Morrison Frances P, Sengupta Soumitra, Hripcsak George
Columbia University Department of Biomedical Informatics.
AMIA Annu Symp Proc. 2009 Nov 14;2009:447-51.
Effective de-identification methods are needed to support reuse of electronic health record data for research and other purposes. We investigated using two different text-processing systems in tandem as a strategy for de-identification of clinical notes. We ran 100 outpatient notes through deid.pl, from MIT's PhysioToolkit, followed by MedLEE, and we manually compared the output with original notes to determine the amount of protected health information (PHI) retained. Pipelining resulted in an overall error rate of 2%, with 2 personal names retained in output: one initial and a commonly used English term used in medicine. All retained PHI was transformed into standardized medical concepts, making re-identification less likely. Pipelining using deid.pl improved performance of MedLEE in excluding PHI from output and may be a useful strategy for de-identifying clinical data while providing computer-readable output.

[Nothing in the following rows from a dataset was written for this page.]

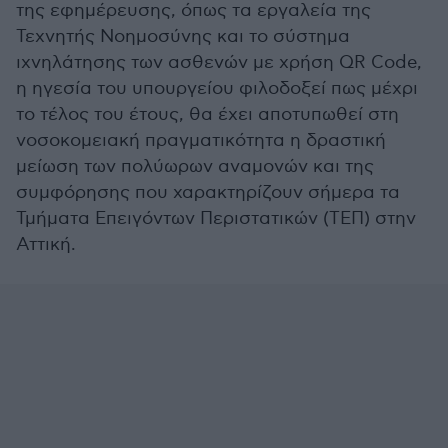
της εφημέρευσης, όπως τα εργαλεία της
Τεχνητής Νοημοσύνης και το σύστημα
ιχνηλάτησης των ασθενών με χρήση QR Code,
η ηγεσία του υπουργείου φιλοδοξεί πως μέχρι
το τέλος του έτους, θα έχει αποτυπωθεί στη
νοσοκομειακή πραγματικότητα η δραστική
μείωση των πολύωρων αναμονών και της
συμφόρησης που χαρακτηρίζουν σήμερα τα
Τμήματα Επειγόντων Περιστατικών (ΤΕΠ) στην
Αττική.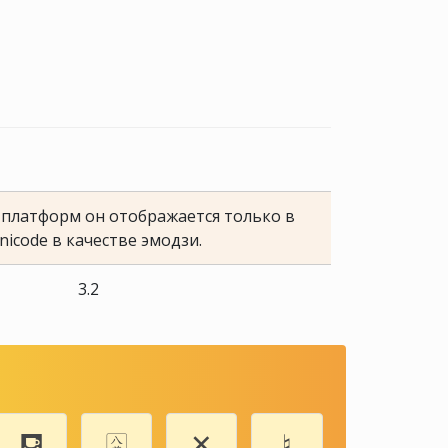
е платформ он отображается только в
nicode в качестве эмодзи.
3.2
⛾
🀎
✕
♮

需要有效的去识别方法来支持电子健康记录数据用于研究和其他目的的再利用。我们研究了串联使用两种不同的文本处理系统作为临床记录去识别的一种策略。我们将100份门诊记录通过麻省理工学院生理工具包的deid.pl,然后再通过MedLEE,并且我们手动将输出结果与原始记录进行比较,以确定保留的受保护健康信息(PHI)的数量。流水线操作导致总体错误率为2%,输出结果中保留了2个个人姓名:一个名字首字母和一个医学中常用的英语术语。所有保留的PHI都被转化为标准化医学概念,降低了重新识别的可能性。使用deid.pl的流水线操作提高了MedLEE从输出中排除PHI的性能,并且在提供计算机可读输出的同时,可能是一种用于临床数据去识别的有用策略。